** Supplied material **
_ _ _ _ _ _ _
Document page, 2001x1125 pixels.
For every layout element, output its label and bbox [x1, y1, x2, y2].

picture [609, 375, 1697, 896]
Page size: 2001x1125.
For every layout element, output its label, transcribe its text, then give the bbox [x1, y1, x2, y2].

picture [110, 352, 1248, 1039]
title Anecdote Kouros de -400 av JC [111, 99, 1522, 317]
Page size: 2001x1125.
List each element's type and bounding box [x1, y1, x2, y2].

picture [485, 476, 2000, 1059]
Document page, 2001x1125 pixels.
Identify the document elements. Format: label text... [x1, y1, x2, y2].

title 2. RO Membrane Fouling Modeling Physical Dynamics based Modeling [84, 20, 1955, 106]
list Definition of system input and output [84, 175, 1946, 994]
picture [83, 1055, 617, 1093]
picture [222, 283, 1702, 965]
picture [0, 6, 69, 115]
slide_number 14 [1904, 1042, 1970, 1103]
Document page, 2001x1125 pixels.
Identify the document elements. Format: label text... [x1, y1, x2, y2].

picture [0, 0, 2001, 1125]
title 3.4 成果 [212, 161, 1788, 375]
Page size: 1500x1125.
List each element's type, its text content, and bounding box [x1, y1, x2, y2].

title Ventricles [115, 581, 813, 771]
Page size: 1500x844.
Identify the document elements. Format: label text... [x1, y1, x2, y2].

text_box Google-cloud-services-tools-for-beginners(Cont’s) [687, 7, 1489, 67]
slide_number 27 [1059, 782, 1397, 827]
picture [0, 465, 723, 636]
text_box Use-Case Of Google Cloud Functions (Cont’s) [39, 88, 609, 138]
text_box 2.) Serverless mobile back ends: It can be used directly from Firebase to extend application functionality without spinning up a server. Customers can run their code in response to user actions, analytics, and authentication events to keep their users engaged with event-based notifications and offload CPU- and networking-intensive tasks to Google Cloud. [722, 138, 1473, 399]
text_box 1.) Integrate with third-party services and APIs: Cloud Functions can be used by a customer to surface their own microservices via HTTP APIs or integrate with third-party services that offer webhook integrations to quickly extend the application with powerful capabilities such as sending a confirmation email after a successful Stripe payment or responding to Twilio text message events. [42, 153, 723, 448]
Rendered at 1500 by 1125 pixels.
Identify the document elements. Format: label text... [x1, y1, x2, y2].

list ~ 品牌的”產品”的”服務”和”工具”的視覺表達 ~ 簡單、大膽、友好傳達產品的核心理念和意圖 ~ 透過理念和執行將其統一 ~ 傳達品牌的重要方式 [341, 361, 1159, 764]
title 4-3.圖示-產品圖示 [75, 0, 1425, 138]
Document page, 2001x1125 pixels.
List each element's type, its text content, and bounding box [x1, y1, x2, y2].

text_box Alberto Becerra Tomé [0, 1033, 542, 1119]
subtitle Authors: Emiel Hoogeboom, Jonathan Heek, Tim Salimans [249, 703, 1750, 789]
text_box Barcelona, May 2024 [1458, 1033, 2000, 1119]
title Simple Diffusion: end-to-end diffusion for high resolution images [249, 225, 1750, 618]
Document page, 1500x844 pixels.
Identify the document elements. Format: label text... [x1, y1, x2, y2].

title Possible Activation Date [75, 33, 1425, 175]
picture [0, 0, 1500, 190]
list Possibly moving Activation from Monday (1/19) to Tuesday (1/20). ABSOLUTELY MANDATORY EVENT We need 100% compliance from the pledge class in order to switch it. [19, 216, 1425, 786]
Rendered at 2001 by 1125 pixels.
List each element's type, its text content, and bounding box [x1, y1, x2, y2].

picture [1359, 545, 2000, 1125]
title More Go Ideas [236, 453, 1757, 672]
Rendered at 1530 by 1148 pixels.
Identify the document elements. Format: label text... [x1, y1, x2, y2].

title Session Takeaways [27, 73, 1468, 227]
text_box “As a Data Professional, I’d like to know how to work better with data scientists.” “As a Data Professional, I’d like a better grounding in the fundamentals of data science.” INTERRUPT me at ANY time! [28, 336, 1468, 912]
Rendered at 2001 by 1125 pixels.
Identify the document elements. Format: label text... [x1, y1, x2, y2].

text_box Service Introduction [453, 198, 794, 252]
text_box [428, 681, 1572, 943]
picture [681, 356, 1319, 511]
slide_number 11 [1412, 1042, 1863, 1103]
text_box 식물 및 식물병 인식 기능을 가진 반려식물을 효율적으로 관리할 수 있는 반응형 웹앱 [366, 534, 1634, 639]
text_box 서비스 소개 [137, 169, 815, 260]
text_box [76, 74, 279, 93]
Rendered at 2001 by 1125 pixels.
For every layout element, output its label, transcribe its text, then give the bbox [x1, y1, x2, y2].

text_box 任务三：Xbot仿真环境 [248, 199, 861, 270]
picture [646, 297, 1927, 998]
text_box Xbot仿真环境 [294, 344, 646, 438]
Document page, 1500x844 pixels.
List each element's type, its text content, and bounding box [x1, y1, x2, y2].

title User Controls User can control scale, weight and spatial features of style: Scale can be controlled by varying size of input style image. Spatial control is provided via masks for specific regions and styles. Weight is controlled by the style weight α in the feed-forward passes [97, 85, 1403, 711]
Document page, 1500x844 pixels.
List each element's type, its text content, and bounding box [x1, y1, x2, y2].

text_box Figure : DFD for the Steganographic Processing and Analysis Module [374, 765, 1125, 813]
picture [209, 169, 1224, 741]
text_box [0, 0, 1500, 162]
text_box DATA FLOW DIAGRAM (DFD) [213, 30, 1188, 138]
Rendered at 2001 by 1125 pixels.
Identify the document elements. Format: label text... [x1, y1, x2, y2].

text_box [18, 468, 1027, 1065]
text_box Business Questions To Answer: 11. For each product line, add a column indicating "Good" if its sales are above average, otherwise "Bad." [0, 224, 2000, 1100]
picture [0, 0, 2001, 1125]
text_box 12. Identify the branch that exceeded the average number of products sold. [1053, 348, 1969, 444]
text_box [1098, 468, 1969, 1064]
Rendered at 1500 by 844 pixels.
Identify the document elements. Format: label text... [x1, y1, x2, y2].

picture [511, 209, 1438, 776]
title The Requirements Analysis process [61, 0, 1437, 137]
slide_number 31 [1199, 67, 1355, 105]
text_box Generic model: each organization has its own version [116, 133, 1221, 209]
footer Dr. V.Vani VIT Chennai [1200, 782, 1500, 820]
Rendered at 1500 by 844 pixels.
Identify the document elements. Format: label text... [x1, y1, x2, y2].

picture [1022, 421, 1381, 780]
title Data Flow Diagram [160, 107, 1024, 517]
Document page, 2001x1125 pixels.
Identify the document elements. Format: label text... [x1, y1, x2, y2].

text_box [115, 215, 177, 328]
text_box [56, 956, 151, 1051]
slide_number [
_ _ _ _ _ _ _
** Task item **
Copy out every record again, letter for letter.

** Reply **
Document page, 2001x1125 pixels.
For every layout element, output its label and bbox [x1, y1, x2, y2].

picture [609, 375, 1697, 896]
Page size: 2001x1125.
For every layout element, output its label, transcribe its text, then give the bbox [x1, y1, x2, y2].

picture [110, 352, 1248, 1039]
title Anecdote Kouros de -400 av JC [111, 99, 1522, 317]
Page size: 2001x1125.
List each element's type and bounding box [x1, y1, x2, y2].

picture [485, 476, 2000, 1059]
Document page, 2001x1125 pixels.
Identify the document elements. Format: label text... [x1, y1, x2, y2].

title 2. RO Membrane Fouling Modeling Physical Dynamics based Modeling [84, 20, 1955, 106]
list Definition of system input and output [84, 175, 1946, 994]
picture [83, 1055, 617, 1093]
picture [222, 283, 1702, 965]
picture [0, 6, 69, 115]
slide_number 14 [1904, 1042, 1970, 1103]
Document page, 2001x1125 pixels.
Identify the document elements. Format: label text... [x1, y1, x2, y2].

picture [0, 0, 2001, 1125]
title 3.4 成果 [212, 161, 1788, 375]
Page size: 1500x1125.
List each element's type, its text content, and bounding box [x1, y1, x2, y2].

title Ventricles [115, 581, 813, 771]
Page size: 1500x844.
Identify the document elements. Format: label text... [x1, y1, x2, y2].

text_box Google-cloud-services-tools-for-beginners(Cont’s) [687, 7, 1489, 67]
slide_number 27 [1059, 782, 1397, 827]
picture [0, 465, 723, 636]
text_box Use-Case Of Google Cloud Functions (Cont’s) [39, 88, 609, 138]
text_box 2.) Serverless mobile back ends: It can be used directly from Firebase to extend application functionality without spinning up a server. Customers can run their code in response to user actions, analytics, and authentication events to keep their users engaged with event-based notifications and offload CPU- and networking-intensive tasks to Google Cloud. [722, 138, 1473, 399]
text_box 1.) Integrate with third-party services and APIs: Cloud Functions can be used by a customer to surface their own microservices via HTTP APIs or integrate with third-party services that offer webhook integrations to quickly extend the application with powerful capabilities such as sending a confirmation email after a successful Stripe payment or responding to Twilio text message events. [42, 153, 723, 448]
Rendered at 1500 by 1125 pixels.
Identify the document elements. Format: label text... [x1, y1, x2, y2].

list ~ 品牌的”產品”的”服務”和”工具”的視覺表達 ~ 簡單、大膽、友好傳達產品的核心理念和意圖 ~ 透過理念和執行將其統一 ~ 傳達品牌的重要方式 [341, 361, 1159, 764]
title 4-3.圖示-產品圖示 [75, 0, 1425, 138]
Document page, 2001x1125 pixels.
List each element's type, its text content, and bounding box [x1, y1, x2, y2].

text_box Alberto Becerra Tomé [0, 1033, 542, 1119]
subtitle Authors: Emiel Hoogeboom, Jonathan Heek, Tim Salimans [249, 703, 1750, 789]
text_box Barcelona, May 2024 [1458, 1033, 2000, 1119]
title Simple Diffusion: end-to-end diffusion for high resolution images [249, 225, 1750, 618]
Document page, 1500x844 pixels.
Identify the document elements. Format: label text... [x1, y1, x2, y2].

title Possible Activation Date [75, 33, 1425, 175]
picture [0, 0, 1500, 190]
list Possibly moving Activation from Monday (1/19) to Tuesday (1/20). ABSOLUTELY MANDATORY EVENT We need 100% compliance from the pledge class in order to switch it. [19, 216, 1425, 786]
Rendered at 2001 by 1125 pixels.
List each element's type, its text content, and bounding box [x1, y1, x2, y2].

picture [1359, 545, 2000, 1125]
title More Go Ideas [236, 453, 1757, 672]
Rendered at 1530 by 1148 pixels.
Identify the document elements. Format: label text... [x1, y1, x2, y2].

title Session Takeaways [27, 73, 1468, 227]
text_box “As a Data Professional, I’d like to know how to work better with data scientists.” “As a Data Professional, I’d like a better grounding in the fundamentals of data science.” INTERRUPT me at ANY time! [28, 336, 1468, 912]
Rendered at 2001 by 1125 pixels.
Identify the document elements. Format: label text... [x1, y1, x2, y2].

text_box Service Introduction [453, 198, 794, 252]
text_box [428, 681, 1572, 943]
picture [681, 356, 1319, 511]
slide_number 11 [1412, 1042, 1863, 1103]
text_box 식물 및 식물병 인식 기능을 가진 반려식물을 효율적으로 관리할 수 있는 반응형 웹앱 [366, 534, 1634, 639]
text_box 서비스 소개 [137, 169, 815, 260]
text_box [76, 74, 279, 93]
Rendered at 2001 by 1125 pixels.
For every layout element, output its label, transcribe its text, then give the bbox [x1, y1, x2, y2].

text_box 任务三：Xbot仿真环境 [248, 199, 861, 270]
picture [646, 297, 1927, 998]
text_box Xbot仿真环境 [294, 344, 646, 438]
Document page, 1500x844 pixels.
List each element's type, its text content, and bounding box [x1, y1, x2, y2].

title User Controls User can control scale, weight and spatial features of style: Scale can be controlled by varying size of input style image. Spatial control is provided via masks for specific regions and styles. Weight is controlled by the style weight α in the feed-forward passes [97, 85, 1403, 711]
Document page, 1500x844 pixels.
List each element's type, its text content, and bounding box [x1, y1, x2, y2].

text_box Figure : DFD for the Steganographic Processing and Analysis Module [374, 765, 1125, 813]
picture [209, 169, 1224, 741]
text_box [0, 0, 1500, 162]
text_box DATA FLOW DIAGRAM (DFD) [213, 30, 1188, 138]
Rendered at 2001 by 1125 pixels.
Identify the document elements. Format: label text... [x1, y1, x2, y2].

text_box [18, 468, 1027, 1065]
text_box Business Questions To Answer: 11. For each product line, add a column indicating "Good" if its sales are above average, otherwise "Bad." [0, 224, 2000, 1100]
picture [0, 0, 2001, 1125]
text_box 12. Identify the branch that exceeded the average number of products sold. [1053, 348, 1969, 444]
text_box [1098, 468, 1969, 1064]
Rendered at 1500 by 844 pixels.
Identify the document elements. Format: label text... [x1, y1, x2, y2].

picture [511, 209, 1438, 776]
title The Requirements Analysis process [61, 0, 1437, 137]
slide_number 31 [1199, 67, 1355, 105]
text_box Generic model: each organization has its own version [116, 133, 1221, 209]
footer Dr. V.Vani VIT Chennai [1200, 782, 1500, 820]
Rendered at 1500 by 844 pixels.
Identify the document elements. Format: label text... [x1, y1, x2, y2].

picture [1022, 421, 1381, 780]
title Data Flow Diagram [160, 107, 1024, 517]
Document page, 2001x1125 pixels.
Identify the document elements. Format: label text... [x1, y1, x2, y2].

text_box [115, 215, 177, 328]
text_box [56, 956, 151, 1051]
slide_number [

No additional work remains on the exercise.